Search code examples
pythonpython-3.xmultithreading

Python: Can multiprocessing.Pool() be used in modules other than '__main__'?


I have the following simple case of using a thread pool:

import multiprocessing as mp

def double(i):
    return i * 2

def main():
    pool = mp.Pool()
    for result in pool.map(double, [1, 2, 3]):
        print(result)

main()

For over a day I've been trying to figure out why running that code would cause freezing and errors. Then in my previous question about the crash, someone pointed out the code needs to be filtered behind a __name__ == '__main__' check.

if __name__ == '__main__':
    main()

In fact if I put the original code in init.py which I execute from the console, it works even without this if statement. But there's a problem: I want to use multiprocessing.Pool() inside a class in another script which init.py imports with import myotherscript then creates an instance of a class from: In this case __name__ is no longer '__main__' but the name of this other script, even if I call a function in it from init.py anything defined in this other script will has a different name.
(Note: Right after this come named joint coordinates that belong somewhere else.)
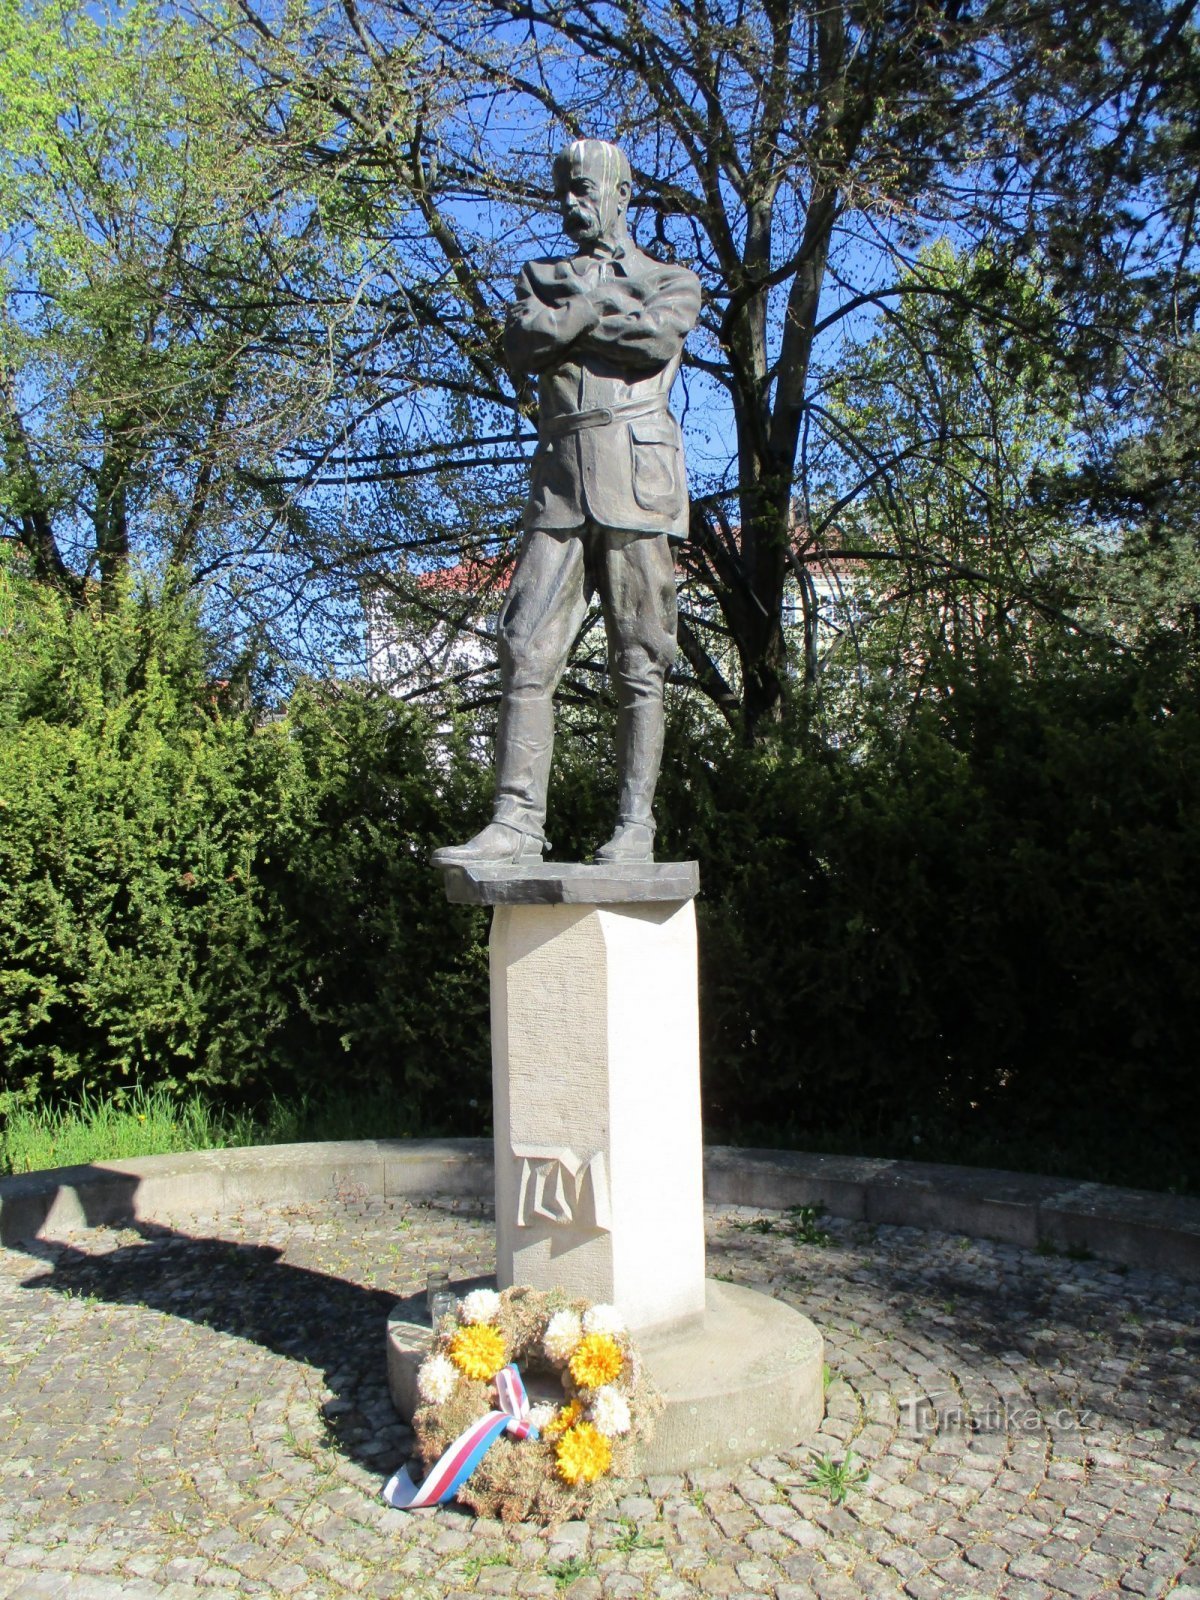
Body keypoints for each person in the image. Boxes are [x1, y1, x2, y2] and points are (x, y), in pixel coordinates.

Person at [432, 138, 701, 867]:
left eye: (585, 190)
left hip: (637, 479)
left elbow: (653, 340)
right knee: (524, 644)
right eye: (564, 193)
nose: (572, 206)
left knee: (641, 654)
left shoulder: (671, 277)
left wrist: (571, 320)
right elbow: (522, 343)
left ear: (623, 192)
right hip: (559, 481)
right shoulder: (540, 276)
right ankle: (517, 823)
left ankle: (635, 828)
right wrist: (597, 309)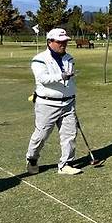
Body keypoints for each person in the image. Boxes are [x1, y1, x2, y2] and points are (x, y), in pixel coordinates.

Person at [26, 28, 82, 175]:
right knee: (41, 135)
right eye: (60, 42)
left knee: (70, 134)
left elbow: (70, 79)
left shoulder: (69, 58)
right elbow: (43, 79)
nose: (63, 44)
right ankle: (32, 159)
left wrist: (71, 91)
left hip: (68, 102)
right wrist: (61, 76)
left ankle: (65, 164)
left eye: (65, 41)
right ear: (50, 42)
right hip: (47, 103)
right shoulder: (39, 59)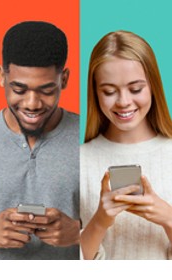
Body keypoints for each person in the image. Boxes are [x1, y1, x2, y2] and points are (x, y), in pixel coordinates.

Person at [0, 21, 81, 260]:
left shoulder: (88, 136)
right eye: (19, 89)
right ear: (1, 77)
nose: (32, 104)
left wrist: (81, 229)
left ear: (65, 79)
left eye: (46, 90)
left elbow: (124, 221)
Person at [79, 30, 172, 260]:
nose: (123, 102)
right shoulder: (77, 161)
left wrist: (168, 218)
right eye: (109, 91)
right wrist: (99, 221)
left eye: (135, 89)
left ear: (153, 86)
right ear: (95, 93)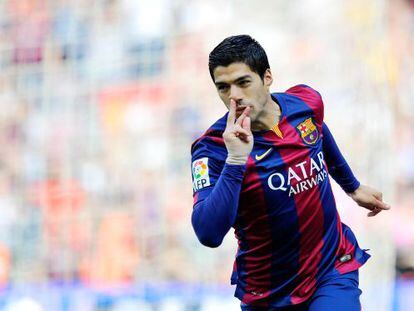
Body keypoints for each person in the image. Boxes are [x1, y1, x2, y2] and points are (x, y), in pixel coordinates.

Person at [190, 35, 390, 311]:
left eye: (243, 82)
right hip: (269, 293)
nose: (233, 96)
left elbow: (317, 131)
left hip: (330, 267)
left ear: (267, 77)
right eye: (223, 87)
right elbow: (208, 234)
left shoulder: (305, 103)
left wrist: (352, 186)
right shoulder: (211, 149)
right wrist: (236, 159)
Is there a way to use the multithreading pool inside a module? Or does Python only allow pools to run in the init file being executed? If it's a hard limitation I'll need to define my library directly under init.py but that would be wrong and ugly code structuring so hopefully there exists a workaround.


Solution

  • Yes, it's fine to use multiprocessing from modules. Just don't run code in the body of the module (outside of any function) unless you want it to run on the startup of each worker in the pool. In particular, don't run the code that creates a new pool there.

    Normally, in a module, you don't do that in the first place. It's only in the main file that you usually have that problem.

    But it does push a similar requirement up to the user of your module. Say your module defines a class Cluster and does self.pool = mp.Pool() in __init__, and then someone writes a program that looks like

    #!python
    import yourmodule
    
    c = yourmodule.Cluster()
    c.compute("something")
    

    then that program will explode. Instead they have to write

    #!python
    import yourmodule
    
    if __name__ == '__main__':
        c = yourmodule.Cluster()
        c.compute("something")
    

    which will avoid calling the Cluster constructor on worker startup, and therefore avoid trying to create pools within pools.